According to the report, worldwide revenues for copyright collectives have gone down by 9.9%, which in absolute numbers is equivalent to a loss of more than one billion Euros. In the area of music, the losses amount to 10.7% or 775 million Euros. The only aspect to sweeten the pill: CISAC had originally predicted a downturn between 20-30%, meaning around 2-3 billion.
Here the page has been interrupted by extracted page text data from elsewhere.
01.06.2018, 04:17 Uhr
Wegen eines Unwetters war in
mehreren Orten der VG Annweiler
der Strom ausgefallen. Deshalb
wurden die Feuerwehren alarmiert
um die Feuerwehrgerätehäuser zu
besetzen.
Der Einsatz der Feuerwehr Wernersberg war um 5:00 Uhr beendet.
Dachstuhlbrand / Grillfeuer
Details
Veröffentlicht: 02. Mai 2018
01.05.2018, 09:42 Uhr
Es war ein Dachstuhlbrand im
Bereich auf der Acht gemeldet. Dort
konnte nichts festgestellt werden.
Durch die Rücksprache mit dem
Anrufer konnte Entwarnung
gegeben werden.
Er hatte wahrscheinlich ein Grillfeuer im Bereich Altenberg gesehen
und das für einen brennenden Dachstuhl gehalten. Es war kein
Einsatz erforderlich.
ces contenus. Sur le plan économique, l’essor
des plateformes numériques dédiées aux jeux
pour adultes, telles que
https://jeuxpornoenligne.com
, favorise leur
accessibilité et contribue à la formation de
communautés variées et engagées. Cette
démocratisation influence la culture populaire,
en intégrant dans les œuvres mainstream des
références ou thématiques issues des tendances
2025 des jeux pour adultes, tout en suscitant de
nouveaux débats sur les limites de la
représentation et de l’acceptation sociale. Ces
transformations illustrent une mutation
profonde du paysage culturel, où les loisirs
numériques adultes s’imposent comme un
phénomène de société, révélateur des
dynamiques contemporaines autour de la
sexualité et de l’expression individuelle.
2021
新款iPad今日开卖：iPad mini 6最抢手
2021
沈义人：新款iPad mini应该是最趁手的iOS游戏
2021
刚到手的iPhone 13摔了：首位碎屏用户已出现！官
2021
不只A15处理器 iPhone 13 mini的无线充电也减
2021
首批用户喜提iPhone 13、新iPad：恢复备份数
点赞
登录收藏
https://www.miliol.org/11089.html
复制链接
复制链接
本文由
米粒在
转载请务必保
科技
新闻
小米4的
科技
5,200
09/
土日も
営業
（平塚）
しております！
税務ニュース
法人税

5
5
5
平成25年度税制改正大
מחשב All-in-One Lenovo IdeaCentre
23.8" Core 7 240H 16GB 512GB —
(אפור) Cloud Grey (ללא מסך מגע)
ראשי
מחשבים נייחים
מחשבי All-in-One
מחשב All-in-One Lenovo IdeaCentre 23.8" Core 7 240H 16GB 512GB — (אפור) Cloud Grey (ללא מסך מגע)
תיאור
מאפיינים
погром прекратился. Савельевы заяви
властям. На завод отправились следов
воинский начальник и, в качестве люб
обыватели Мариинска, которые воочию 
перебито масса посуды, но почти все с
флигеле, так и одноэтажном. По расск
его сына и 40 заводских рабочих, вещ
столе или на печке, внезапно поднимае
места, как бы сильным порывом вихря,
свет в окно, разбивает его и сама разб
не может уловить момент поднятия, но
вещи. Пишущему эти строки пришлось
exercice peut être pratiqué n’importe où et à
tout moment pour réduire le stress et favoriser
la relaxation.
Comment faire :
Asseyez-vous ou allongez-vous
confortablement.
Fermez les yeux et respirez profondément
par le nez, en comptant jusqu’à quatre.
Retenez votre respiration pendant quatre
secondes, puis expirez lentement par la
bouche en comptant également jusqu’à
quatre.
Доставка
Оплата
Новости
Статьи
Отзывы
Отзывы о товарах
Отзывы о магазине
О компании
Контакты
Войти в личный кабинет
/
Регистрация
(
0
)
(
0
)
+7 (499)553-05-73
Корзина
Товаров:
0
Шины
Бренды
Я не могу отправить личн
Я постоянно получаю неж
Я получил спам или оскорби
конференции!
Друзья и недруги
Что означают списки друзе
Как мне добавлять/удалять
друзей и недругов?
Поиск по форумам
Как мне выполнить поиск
Drastic decline in the live sector
It comes as no surprise that the main reason for this downturn is the live sector, where revenues declined by 45.4%, from 2.9 billion Euros to 1.6 billion. What prevented a total crash was digital music consumption, that is, mainly streaming. Compared to 2019, the streaming sector grew by a whopping 16.6%. The broadcasting sector, however, dropped by 4.3%, which means that in the total area of “recorded music” there is still a net plus of 7.4%.
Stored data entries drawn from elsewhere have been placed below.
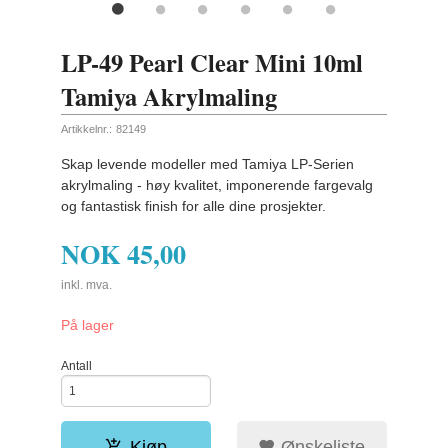
LP-49 Pearl Clear Mini 10ml
Tamiya Akrylmaling
Artikkelnr.:
82149
Skap levende modeller med Tamiya LP-Serien
akrylmaling - høy kvalitet, imponerende fargevalg
og fantastisk finish for alle dine prosjekter.
NOK
45,00
inkl. mva.
På lager
Antall
Kjøp
Ønskeliste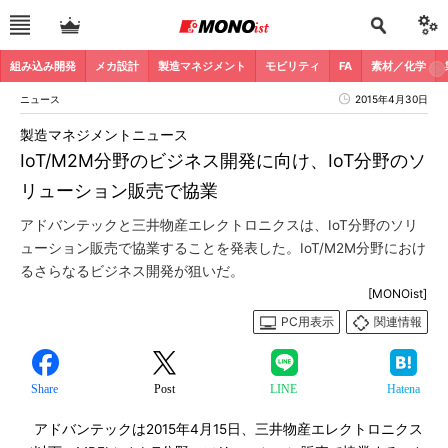
組み込み開発
メカ設計
製造マネジメント
モビリティ
FA
素材／化学
ニュース
2015年4月30日
製造マネジメントニュース
IoT/M2M分野のビジネス開発に向け、IoT分野のソ
リューション販売で協業
アドバンテックと三井物産エレクトロニクスは、IoT分野のソリ
ューション販売で協業することを発表した。IoT/M2M分野におけ
るさらなるビジネス開発が狙いだ。
[MONOist]
PC用表示
関連情報
Share
Post
LINE
Hatena
アドバンテックは2015年4月15日、三井物産エレクトロニクス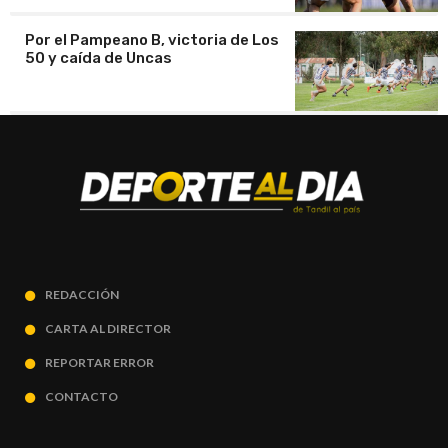
Por el Pampeano B, victoria de Los
50 y caída de Uncas
REDACCIÓN
CARTA AL DIRECTOR
REPORTAR ERROR
CONTACTO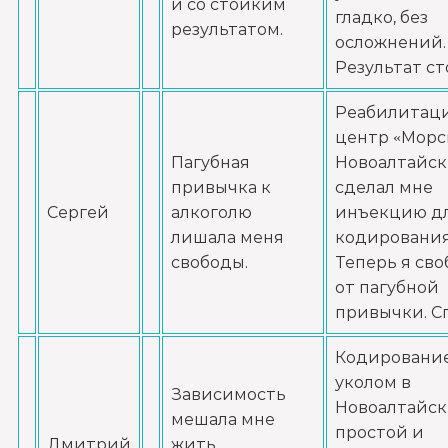
и со стойким
Записаться
от 4 500 ₽/сутки
гладко, без
результатом.
осложнений.
Социализация алкоголиков
Результат ст
Записаться
от 1 000 ₽/сеанс
Реабилитац
центр «Морс
Пагубная
Новоалтайск
привычка к
сделал мне
Сергей
алкоголю
инъекцию д
лишала меня
кодирования
свободы.
Теперь я св
от пагубной
привычки. С
Кодировани
уколом в
Зависимость
Новоалтайск
мешала мне
простой и
Дмитрий
жить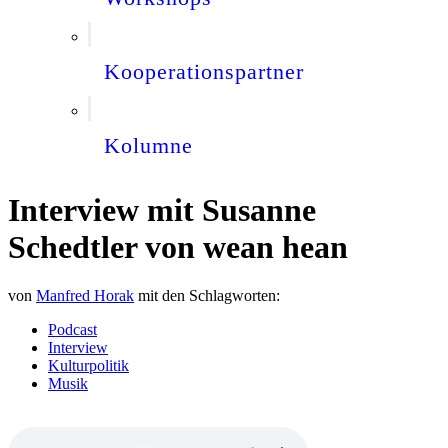
Kooperationspartner
Kolumne
Interview mit Susanne
Schedtler von wean hean
von
Manfred Horak
mit den Schlagworten:
Podcast
Interview
Kulturpolitik
Musik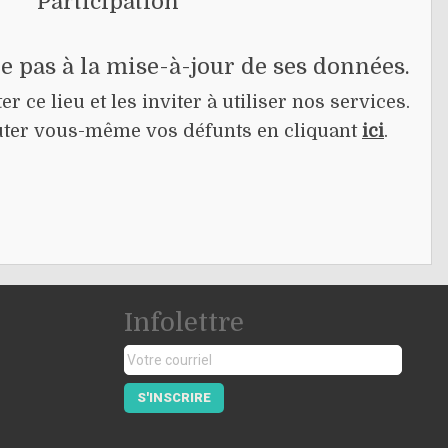
Participation
pe pas à la mise-à-jour de ses données.
r ce lieu et les inviter à utiliser nos services.
jouter vous-même vos défunts en cliquant
ici
.
Infolettre
S'INSCRIRE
DSPs want to reduce payouts
CISAC also points out that the revenues from the streaming sector are entirely disproportionate to its popularity. Streaming only makes up a quarter of the revenues worldwide, thus generating less than the broadcasting sector. If the streaming providers had their way, the payouts for songwriters’ publishing rights would actually drop even further.
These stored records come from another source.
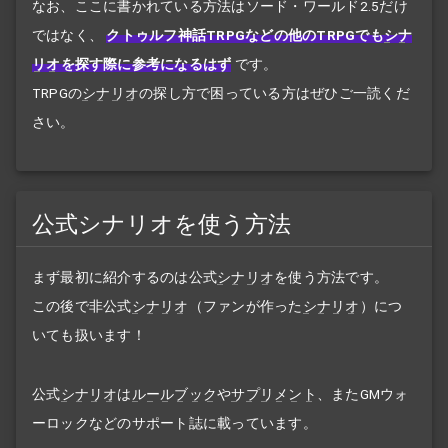
なお、ここに書かれている方法はソード・ワールド2.5だけ
ではなく、
クトゥルフ神話TRPGなどの他のTRPGでも
シナ
リオ
を探す際に参考になるはず
です。
TRPGの
シナリオ
の探し方で困っている方はぜひご一読くだ
さい。
公式シナリオを使う方法
まず最初に紹介するのは公式
シナリオ
を使う方法です。
この後で非公式
シナリオ
（ファンが作った
シナリオ
）につ
いても扱います！
公式
シナリオ
は
ルールブック
や
サプリメント
、またGMウォ
ーロックなどのサポート誌に載っています。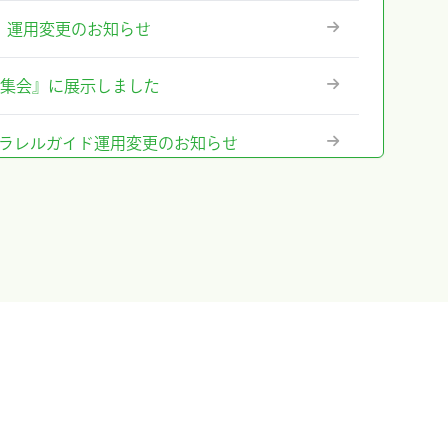
ステム』運用変更のお知らせ
術集会』に展示しました
テム』パラレルガイド運用変更のお知らせ
格改定のお知らせ
に出展及びハンズオンセミナー開催しまし
出展＆ハンズオンセミナー告知
のお知らせ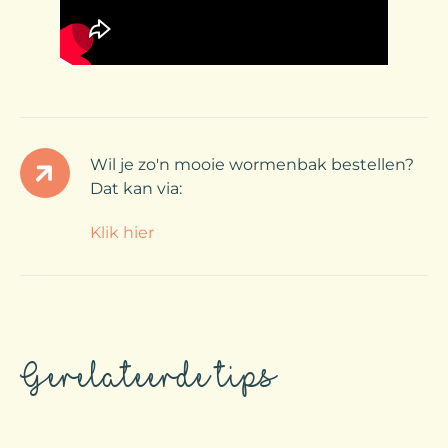
Wil je zo'n mooie wormenbak bestellen?
Dat kan via:
Klik hier
Gerelateerde tips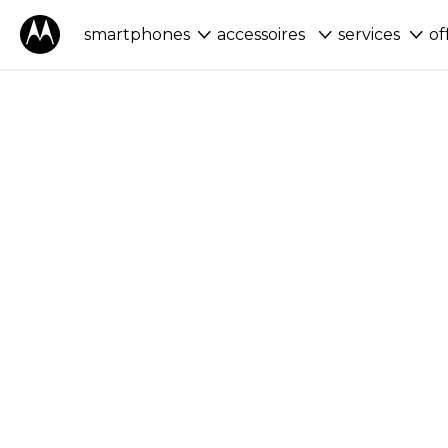
smartphones
accessoires
services
of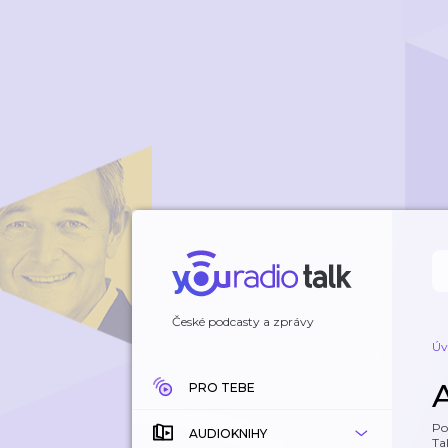
České podcasty a zprávy
Úv
PRO TEBE
Po
AUDIOKNIHY
Tal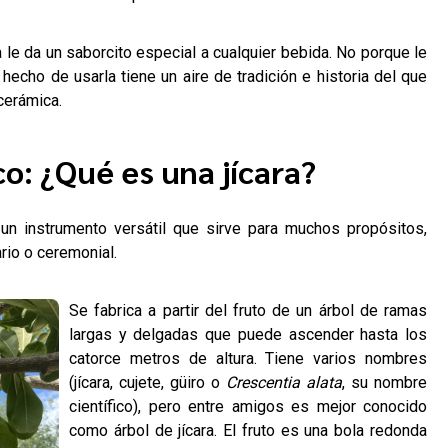
 le da un saborcito especial a cualquier bebida. No porque le
 hecho de usarla tiene un aire de tradición e historia del que
cerámica.
o: ¿Qué es una jícara?
, un instrumento versátil que sirve para muchos propósitos,
rio o ceremonial.
Se fabrica a partir del fruto de un árbol de ramas
largas y delgadas que puede ascender hasta los
catorce metros de altura. Tiene varios nombres
(jícara, cujete, güiro o
Crescentia alata
, su nombre
científico), pero entre amigos es mejor conocido
como árbol de jícara. El fruto es una bola redonda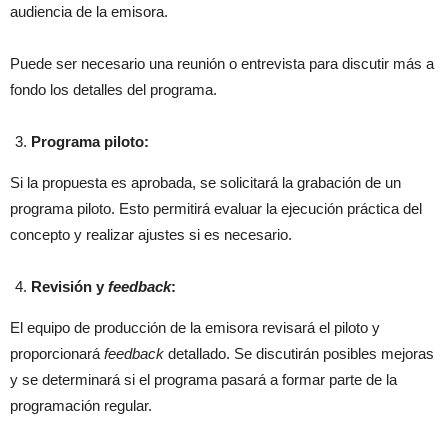
audiencia de la emisora.
Puede ser necesario una reunión o entrevista para discutir más a
fondo los detalles del programa.
Programa piloto:
Si la propuesta es aprobada, se solicitará la grabación de un
programa piloto. Esto permitirá evaluar la ejecución práctica del
concepto y realizar ajustes si es necesario.
Revisión y
feedback
:
El equipo de producción de la emisora revisará el piloto y
proporcionará
feedback
detallado. Se discutirán posibles mejoras
y se determinará si el programa pasará a formar parte de la
programación regular.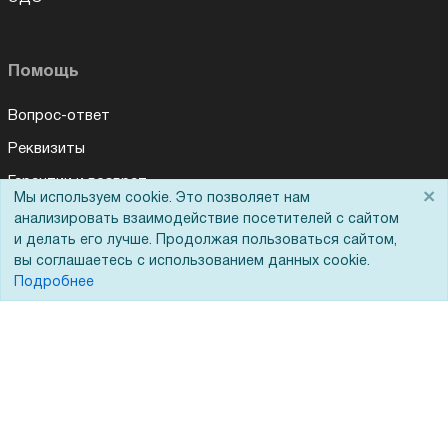
Помощь
Вопрос-ответ
Реквизиты
Гарантии и возврат
×
Мы используем cookie. Это позволяет нам
Сервисный центр
анализировать взаимодействие посетителей с сайтом
и делать его лучше. Продолжая пользоваться сайтом,
Вакансии
вы соглашаетесь с использованием данных cookie.
Обратная связь
Подробнее
Для Таможенного союза
Запрос актов сверки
The streaming services always reach an agreement with the US Copyright Royalty Board (CRB) on the share of their revenues that they pay out to the songwriters for a certain period of time. For the 2018-2022 period, the CRB set the rate at 15.1%, although this was legally challenged by the streaming services (except Apple Music) and is still pending.
While the National Music Publishers’ Association is demanding a raise to 20% for the 2023-2027 period, the streaming services have other plans. Spotify, Amazon, and Pandora only want to pay out 10.5% of their revenues to the songwriters, which was the rate prior to 2018. Google and Apple want the same rate as the one for the 2018-2022 period, so depending on what the court rules, the rate will be set at 10.5% or 15.1%. Assuming the CRB doesn’t surprise us all, this means that the income for songwriters won’t be increasing by much and might even drop in the worst-case scenario.
Since there have been a lot of restrictions in 2021 still, CISAC predicts that the numbers will not turn out too great either. Musicians will have to expect lower payouts in 2022, as well. Ideally, things will look up in 2023, as there will hopefully be a similar number of live events in 2022 as there were before the pandemic hit.